The controversy and misconception part
Here is where the rant starts. A lot of package managers and maintainers have, behind them, a strong philosophy about not including lockfiles for libraries. This is something I can’t really understand, given the rationale.
For example, the Rust package manager, Cargo, doesn’t generate lockfiles by default for libraries:
This property is most desirable from applications and packages which are at the very end of the dependency chain (binaries). As a result, it is recommended that all binaries check in their Cargo.lock.
For libraries the situation is somewhat different. A library is not only used by the library developers, but also any downstream consumers of the library. Users dependent on the library will not inspect the library’s Cargo.lock (even if it exists). This is precisely because a library should not be deterministically recompiled for all users of the library.
You can read more about this on “The Cargo Book”, here.
The last sentence is just wrong. Libraries should indeed be deterministically recompiled to ensure consistency. That might not be true for the end-user, but this is essential for the library developers to detect if an introduced change caused problems. Essentially, packages should test their environment against their supported version ranges and their locked reproducible environment. Testing only one of those is wrong, and that is probably the root of the misconception.
Many other package managers do claim the same thing and it seems they justify themselves with each other claims. The worst part is the fact that some maintainers decline including lockfiles in their projects and others create pull requests/issues requesting to remove lockfiles, without thinking logically about the problem and consequences, hence my frustration.
The lockfile defeats the whole purpose of the caret ^ that is the default save behavior. And it prevents us from getting security patches immediately, which is insane. There are more good updates than bad updates, so it does more harm than good. The idea that it protects us from malicious code is silly because there’s no way in hell that people are actually auditing the entire dependency graph when they do finally get around to updating the lockfile. It’s a fallacy that leads to a false sense of security.
Lockfiles are NOT there to prevent security issues, they are there to reproduce environments. If you rely on lockfiles for security, you are doing it wrong. Nothing prevents you from ignoring the lockfile as a user and you should patch upstream if there is a security issue on some dependency. As a developer you might want to proactively update that file, but also keep them to reproduce your application/library.
The origin of this misuse is NPM documentation. It should instead explain that package-lock.json should only be committed to the source code version control when the project is not a dependency of other projects, i.e. package-lock.json should only by committed to source code version control for top-level projects (programs consumed by the end user, not other programs).
I would support a variation of package-lock.json if it could somehow only apply to devDependencies. I can see some (albeit small and with tradeoffs) benefit to wanting your development environment not break if there is a broken release among your dependencies.
Testing only with lockfiles is wrong, as well as living in the bleeding edge
world by testing only with the latest version. You should test both or ideally,
all the versions your manifest file supports. Only covering
is also a claim that makes zero sense. Normal
dependencies may not be part of
the build process but of the execution/runtime part of your
application/library, and should indeed be reproducible.

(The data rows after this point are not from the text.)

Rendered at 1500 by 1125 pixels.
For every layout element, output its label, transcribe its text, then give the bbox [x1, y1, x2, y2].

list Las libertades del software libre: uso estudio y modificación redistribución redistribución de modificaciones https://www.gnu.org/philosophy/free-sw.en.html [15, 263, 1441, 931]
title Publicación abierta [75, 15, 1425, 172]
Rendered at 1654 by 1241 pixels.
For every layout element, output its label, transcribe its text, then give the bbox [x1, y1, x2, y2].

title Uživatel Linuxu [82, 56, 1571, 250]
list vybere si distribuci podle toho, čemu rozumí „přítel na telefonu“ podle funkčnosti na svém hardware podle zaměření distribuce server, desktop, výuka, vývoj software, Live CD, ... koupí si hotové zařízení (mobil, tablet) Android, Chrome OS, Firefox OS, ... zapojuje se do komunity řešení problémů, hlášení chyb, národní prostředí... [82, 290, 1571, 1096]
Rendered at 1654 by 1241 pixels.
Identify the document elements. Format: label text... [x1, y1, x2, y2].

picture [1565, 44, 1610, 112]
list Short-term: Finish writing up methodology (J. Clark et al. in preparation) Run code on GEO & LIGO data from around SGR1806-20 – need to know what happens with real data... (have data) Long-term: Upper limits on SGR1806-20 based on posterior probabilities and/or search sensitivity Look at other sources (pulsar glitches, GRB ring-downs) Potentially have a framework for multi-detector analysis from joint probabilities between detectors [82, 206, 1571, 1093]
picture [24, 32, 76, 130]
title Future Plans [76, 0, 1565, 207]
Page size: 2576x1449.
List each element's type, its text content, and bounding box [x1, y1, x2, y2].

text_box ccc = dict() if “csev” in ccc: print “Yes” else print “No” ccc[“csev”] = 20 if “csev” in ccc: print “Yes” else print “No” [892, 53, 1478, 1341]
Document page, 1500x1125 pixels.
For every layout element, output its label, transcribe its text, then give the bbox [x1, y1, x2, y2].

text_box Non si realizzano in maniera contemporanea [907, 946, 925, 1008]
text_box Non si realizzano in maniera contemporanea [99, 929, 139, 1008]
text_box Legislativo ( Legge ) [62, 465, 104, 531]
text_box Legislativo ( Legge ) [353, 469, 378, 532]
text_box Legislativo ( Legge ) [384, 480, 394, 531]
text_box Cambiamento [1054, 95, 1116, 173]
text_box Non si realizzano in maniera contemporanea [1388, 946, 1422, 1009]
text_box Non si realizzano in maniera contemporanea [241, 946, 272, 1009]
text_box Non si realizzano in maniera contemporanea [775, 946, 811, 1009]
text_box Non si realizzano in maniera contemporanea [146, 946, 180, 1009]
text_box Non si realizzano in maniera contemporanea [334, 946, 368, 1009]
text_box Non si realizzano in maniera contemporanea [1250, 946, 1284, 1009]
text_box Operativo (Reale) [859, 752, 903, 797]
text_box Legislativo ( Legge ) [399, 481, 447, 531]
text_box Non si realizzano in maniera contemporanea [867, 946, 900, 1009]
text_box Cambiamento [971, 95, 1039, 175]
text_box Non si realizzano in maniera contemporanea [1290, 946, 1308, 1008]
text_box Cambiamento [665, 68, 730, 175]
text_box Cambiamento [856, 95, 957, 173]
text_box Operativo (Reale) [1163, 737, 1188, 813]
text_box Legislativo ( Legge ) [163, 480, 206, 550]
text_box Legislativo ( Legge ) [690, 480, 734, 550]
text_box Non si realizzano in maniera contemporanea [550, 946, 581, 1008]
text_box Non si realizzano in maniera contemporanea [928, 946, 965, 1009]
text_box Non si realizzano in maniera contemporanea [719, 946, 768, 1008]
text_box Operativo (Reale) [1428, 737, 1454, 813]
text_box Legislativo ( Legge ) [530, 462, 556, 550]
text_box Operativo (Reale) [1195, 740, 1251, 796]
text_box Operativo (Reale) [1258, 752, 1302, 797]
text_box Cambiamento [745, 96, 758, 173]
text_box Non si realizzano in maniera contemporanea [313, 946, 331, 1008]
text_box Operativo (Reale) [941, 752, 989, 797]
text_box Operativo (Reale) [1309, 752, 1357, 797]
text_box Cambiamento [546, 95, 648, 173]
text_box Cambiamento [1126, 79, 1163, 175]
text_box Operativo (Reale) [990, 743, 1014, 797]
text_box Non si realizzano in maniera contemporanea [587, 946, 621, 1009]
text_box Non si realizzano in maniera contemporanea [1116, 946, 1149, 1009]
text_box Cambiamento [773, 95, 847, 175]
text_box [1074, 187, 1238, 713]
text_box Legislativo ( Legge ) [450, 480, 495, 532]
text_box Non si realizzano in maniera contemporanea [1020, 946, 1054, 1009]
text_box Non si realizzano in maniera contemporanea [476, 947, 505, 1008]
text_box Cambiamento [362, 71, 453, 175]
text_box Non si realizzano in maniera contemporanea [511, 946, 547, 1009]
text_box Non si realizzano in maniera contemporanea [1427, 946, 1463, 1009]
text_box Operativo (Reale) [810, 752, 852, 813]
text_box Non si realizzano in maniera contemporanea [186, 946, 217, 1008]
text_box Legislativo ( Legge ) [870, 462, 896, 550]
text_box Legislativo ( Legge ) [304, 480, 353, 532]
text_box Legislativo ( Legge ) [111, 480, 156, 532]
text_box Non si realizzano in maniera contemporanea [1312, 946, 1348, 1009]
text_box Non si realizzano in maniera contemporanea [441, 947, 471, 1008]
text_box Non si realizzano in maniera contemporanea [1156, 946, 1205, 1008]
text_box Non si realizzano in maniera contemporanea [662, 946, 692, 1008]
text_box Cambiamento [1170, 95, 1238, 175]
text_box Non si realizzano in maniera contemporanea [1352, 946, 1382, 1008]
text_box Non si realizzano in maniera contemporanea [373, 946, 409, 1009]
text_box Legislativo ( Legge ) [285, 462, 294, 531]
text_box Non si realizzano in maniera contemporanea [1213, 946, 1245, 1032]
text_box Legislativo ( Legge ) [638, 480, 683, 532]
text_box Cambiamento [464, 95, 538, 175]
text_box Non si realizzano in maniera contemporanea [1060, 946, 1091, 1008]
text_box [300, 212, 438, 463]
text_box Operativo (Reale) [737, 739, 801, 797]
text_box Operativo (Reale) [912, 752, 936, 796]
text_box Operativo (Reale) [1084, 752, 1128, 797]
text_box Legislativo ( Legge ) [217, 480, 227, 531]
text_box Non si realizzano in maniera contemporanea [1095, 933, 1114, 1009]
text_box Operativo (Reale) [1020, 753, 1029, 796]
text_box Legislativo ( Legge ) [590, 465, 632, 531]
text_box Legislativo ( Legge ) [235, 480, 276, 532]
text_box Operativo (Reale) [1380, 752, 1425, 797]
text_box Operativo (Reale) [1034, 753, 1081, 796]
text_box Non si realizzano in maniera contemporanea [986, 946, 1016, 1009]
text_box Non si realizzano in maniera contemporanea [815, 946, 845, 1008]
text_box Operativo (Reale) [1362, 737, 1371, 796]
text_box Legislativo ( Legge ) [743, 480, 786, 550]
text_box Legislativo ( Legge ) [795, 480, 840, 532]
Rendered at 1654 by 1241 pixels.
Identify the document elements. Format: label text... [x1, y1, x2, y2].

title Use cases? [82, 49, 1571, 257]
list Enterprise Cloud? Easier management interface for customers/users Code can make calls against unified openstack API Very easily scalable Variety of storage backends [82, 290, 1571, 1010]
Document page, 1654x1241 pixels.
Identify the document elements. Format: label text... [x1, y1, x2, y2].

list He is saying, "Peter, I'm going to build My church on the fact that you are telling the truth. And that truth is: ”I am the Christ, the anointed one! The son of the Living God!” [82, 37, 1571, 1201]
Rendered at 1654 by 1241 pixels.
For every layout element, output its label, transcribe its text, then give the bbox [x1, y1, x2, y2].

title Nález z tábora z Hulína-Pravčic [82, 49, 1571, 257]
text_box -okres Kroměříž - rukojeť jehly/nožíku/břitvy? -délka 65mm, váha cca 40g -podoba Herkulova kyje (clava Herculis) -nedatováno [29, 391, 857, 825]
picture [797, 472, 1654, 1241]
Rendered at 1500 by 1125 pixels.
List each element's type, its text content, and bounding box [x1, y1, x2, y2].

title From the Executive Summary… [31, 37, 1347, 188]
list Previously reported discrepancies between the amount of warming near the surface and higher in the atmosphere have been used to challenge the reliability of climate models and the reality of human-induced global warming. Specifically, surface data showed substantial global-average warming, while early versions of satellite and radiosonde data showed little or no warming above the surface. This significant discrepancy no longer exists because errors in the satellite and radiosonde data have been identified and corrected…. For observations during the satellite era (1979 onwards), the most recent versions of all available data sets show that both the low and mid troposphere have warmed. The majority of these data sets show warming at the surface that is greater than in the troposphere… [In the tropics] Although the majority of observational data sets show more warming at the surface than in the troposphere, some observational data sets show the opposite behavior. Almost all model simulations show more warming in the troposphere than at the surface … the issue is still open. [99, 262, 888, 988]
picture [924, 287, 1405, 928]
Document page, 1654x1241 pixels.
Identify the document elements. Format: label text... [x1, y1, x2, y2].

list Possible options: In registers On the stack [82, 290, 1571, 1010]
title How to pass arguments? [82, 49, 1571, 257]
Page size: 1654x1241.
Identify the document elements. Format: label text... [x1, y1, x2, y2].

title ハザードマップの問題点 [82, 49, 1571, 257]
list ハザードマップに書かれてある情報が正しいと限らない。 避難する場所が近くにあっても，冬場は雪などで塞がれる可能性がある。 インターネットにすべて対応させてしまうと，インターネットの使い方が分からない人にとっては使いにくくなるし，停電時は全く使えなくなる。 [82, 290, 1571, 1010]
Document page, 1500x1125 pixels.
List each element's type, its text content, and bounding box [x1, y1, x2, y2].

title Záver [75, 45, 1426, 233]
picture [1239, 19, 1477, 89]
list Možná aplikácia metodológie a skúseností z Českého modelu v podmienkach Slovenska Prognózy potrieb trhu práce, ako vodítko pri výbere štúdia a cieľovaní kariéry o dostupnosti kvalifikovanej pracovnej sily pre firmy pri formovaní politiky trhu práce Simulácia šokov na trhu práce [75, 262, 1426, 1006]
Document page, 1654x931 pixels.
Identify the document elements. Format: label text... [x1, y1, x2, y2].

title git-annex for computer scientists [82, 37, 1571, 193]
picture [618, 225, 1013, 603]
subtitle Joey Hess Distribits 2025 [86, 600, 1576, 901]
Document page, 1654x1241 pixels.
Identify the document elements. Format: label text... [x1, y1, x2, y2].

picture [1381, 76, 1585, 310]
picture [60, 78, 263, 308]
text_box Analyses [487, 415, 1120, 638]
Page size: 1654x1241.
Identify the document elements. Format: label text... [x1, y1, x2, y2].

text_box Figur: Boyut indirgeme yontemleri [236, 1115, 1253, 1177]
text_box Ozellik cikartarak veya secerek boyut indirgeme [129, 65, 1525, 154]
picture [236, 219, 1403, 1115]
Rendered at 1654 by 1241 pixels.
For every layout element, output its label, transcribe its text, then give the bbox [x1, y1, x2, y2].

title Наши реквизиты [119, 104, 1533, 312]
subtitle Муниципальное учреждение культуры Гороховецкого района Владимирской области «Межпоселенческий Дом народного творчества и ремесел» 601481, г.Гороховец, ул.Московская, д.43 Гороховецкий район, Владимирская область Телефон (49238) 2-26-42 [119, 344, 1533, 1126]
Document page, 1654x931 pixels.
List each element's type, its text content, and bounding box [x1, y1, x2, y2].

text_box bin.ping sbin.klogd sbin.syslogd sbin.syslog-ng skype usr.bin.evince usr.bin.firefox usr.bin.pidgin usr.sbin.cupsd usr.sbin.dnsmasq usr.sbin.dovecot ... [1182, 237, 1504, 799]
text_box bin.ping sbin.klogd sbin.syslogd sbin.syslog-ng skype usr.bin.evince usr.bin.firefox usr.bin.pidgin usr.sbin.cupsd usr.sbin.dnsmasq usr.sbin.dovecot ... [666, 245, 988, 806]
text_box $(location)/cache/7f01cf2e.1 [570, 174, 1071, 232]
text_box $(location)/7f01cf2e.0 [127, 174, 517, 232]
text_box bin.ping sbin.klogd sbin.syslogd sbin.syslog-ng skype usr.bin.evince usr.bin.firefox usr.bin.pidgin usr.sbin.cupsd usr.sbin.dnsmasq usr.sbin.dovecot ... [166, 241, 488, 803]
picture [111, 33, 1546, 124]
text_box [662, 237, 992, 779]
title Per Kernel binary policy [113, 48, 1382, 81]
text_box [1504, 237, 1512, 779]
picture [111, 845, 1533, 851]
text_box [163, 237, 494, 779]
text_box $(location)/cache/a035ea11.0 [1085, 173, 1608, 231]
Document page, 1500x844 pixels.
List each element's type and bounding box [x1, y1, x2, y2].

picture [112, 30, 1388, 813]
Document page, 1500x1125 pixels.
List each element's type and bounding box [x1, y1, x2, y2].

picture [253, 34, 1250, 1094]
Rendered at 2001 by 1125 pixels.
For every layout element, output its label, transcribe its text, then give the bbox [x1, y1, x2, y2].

The conclusion is simple, please consider using a lockfile. Don’t assume that semantic versioning is followed strictly because that is utopic. Also, make your testsuite deterministic and wide to your dependency requirements. Someone from the outside will touch your library, possibly try to contribute and complain about their testsuite failing due to an unknown Heisenbug, most likely a side effect caused by a dependency, conducting an effort to discover a problem, just because you are against lockfiles.